(RIA Novosti) - Georgia's parliament has lifted a moratorium on anti-Russian speeches, but the assembly's speaker said Monday criticism of the Caucasus country's northern neighbor should continue to be restricted to diplomatic contexts.
Nino Burdzhanadze had imposed the ban ahead of a meeting between presidents Vladimir Putin and Mikheil Saakashvili in St. Petersburg June 13 to overcome a crisis in relations between the two nations over a number of issues, including "frozen" conflicts in Georgia's breakaway provinces of South Ossetia and Abkhazia and a ban on imports to Russia of Georgian wines and mineral waters, reports Trend.
"We cannot permanently abstain from speaking out on certain issues, but I hope we can lower the temperature of the dialogue. I believe Georgia and Russia should continue mutual criticism but through diplomatic channels, seeking to find a solution
," Burdzhanadze said in an interview Monday.

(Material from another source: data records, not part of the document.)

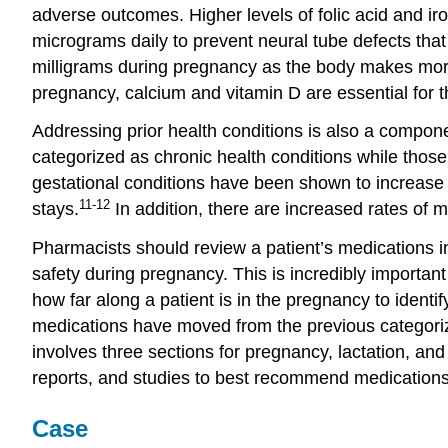
adverse outcomes. Higher levels of folic acid and i
micrograms daily to prevent neural tube defects that
milligrams during pregnancy as the body makes more 
pregnancy, calcium and vitamin D are essential for t
Addressing prior health conditions is also a compon
categorized as chronic health conditions while thos
gestational conditions have been shown to increase t
11-12
stays.
In addition, there are increased rates of 
Pharmacists should review a patient’s medications in
safety during pregnancy. This is incredibly importan
how far along a patient is in the pregnancy to ident
medications have moved from the previous categoriza
involves three sections for pregnancy, lactation, an
reports, and studies to best recommend medications 
Case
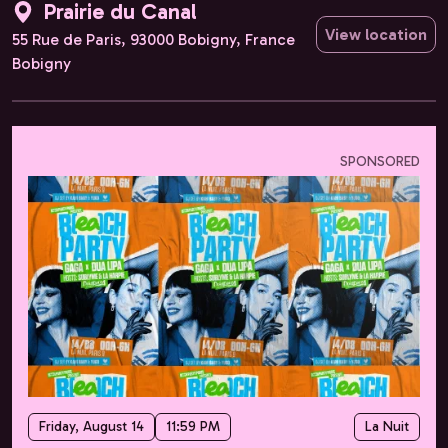
Prairie du Canal
View location
55 Rue de Paris, 93000 Bobigny, France
Bobigny
SPONSORED
Friday, August 14
11:59 PM
La Nuit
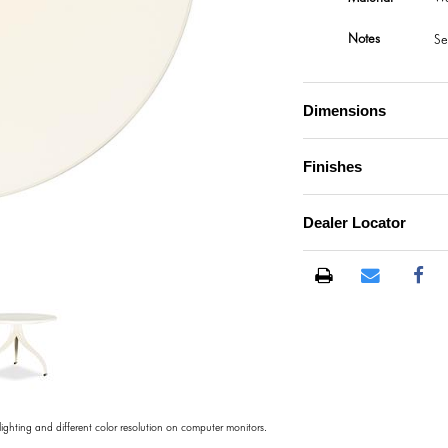
Notes
Se
Dimensions
Finishes
Dealer Locator
)
 lighting and different color resolution on computer monitors.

She said that it was sometimes difficult to control emotions when a dispute concerned territory and 300,000 refugees, but that insults and swearing were unacceptable. And she condemned a move by Romanian senator Ilie Ilascu to strip Russia of the chairmanship of the Council of Europe's ministerial committee.
"I oppose isolating Russia from any kind of international political or legal activity, because this would lead to nothing positive," she said.
Burdzhanadze said she was upbeat about her work with Sergei Mironov, who chairs the upper house of Russia's parliament, the Federation Council, and invited other Federation Council members to dialogue within the framework of the Caucasus "quartet" - Russia, Georgia, Armenia and Azerbaijan. But she said a meeting of the quartet has yet to be scheduled.